La rimozione delle sanzioni
A livello politico – e di riflesso economico – tiene banco la questione della effettiva rimozione delle sanzioni. Il punto dolente è l’effettivo rientro dell’Iran nel circuito finanziario internazionale. Gli Stati Uniti stanno facendo di tutto per scoraggiare le proprie banche e quelle europee dall’intervenire in Iran. Per cui, formalmente, oggi la Repubblica islamica si apre al mercato mondiale, ma in pratica rimane isolata per mancanza di flussi finanziari indispensabili per i grandi investimenti. Il 15 aprile il governatore della Banca centrale dell’Iran Valiollah Seif si è recato a Washington per partecipare a un vertice della Banca Mondiale e il Fondo Monetario Internazionale. A detta dello stesso Seif, dall’implementazione degli Accordi sul nucleare (JCPOA)di tre mesi fa, non è successo “quasi nulla”. Lo stallo dà fiato ai conservatori che continuano a criticare l’amministrazione Rouhani per essersi “arresa” agli Stati Uniti senza ottenere nulla in cambio.

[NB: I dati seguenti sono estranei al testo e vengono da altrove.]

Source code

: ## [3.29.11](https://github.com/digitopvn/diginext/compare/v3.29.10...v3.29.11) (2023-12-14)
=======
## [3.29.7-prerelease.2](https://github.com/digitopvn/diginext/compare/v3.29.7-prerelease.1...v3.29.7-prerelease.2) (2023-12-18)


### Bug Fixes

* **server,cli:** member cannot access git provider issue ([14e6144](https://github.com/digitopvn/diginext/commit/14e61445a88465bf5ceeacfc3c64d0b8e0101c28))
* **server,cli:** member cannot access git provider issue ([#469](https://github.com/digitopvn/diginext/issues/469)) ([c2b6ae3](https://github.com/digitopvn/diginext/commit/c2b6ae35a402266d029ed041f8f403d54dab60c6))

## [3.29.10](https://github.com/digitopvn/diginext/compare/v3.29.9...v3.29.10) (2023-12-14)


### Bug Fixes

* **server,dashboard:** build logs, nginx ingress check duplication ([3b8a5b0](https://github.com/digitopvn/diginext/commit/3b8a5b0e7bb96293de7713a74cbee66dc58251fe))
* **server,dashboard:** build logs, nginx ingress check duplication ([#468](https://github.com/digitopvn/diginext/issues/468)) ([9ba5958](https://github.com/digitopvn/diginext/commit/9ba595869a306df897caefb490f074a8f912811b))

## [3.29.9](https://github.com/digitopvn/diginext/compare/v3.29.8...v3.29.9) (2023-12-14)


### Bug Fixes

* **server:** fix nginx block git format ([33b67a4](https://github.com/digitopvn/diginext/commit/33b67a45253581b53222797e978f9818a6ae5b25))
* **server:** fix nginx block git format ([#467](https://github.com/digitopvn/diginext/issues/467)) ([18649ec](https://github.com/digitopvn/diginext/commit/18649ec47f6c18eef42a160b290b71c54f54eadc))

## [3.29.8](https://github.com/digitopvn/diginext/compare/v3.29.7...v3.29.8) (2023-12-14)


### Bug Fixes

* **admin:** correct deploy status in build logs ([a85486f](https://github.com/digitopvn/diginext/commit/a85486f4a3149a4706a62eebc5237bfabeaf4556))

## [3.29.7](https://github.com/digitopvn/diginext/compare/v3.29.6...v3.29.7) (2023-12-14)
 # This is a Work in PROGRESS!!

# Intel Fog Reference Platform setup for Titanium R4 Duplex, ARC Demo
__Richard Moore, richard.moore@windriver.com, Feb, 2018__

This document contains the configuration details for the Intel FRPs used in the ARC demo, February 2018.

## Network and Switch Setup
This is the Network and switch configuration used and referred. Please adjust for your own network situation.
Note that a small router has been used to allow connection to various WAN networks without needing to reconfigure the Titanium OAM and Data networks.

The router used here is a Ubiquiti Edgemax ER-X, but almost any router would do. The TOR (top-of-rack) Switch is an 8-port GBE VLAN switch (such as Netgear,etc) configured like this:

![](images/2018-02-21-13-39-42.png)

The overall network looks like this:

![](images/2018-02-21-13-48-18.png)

Kayhan: In che lingua dobbiamo ancora dire che gli Stati Uniti sono inaffidabili?
Il taglio dei sussidi
Ma la situazione davvero esplosiva è quella legata al taglio dei sussidi. Su proposta del deputato conservatore Ahmad Tavakoli (non rieletto) il parlamento uscente ha votato una legge che obbliga il governo a fermare – tra settembre 2016 e marzo 2017 – i sussidi che attualmente vengono versati a un terzo della popolazione iraniana.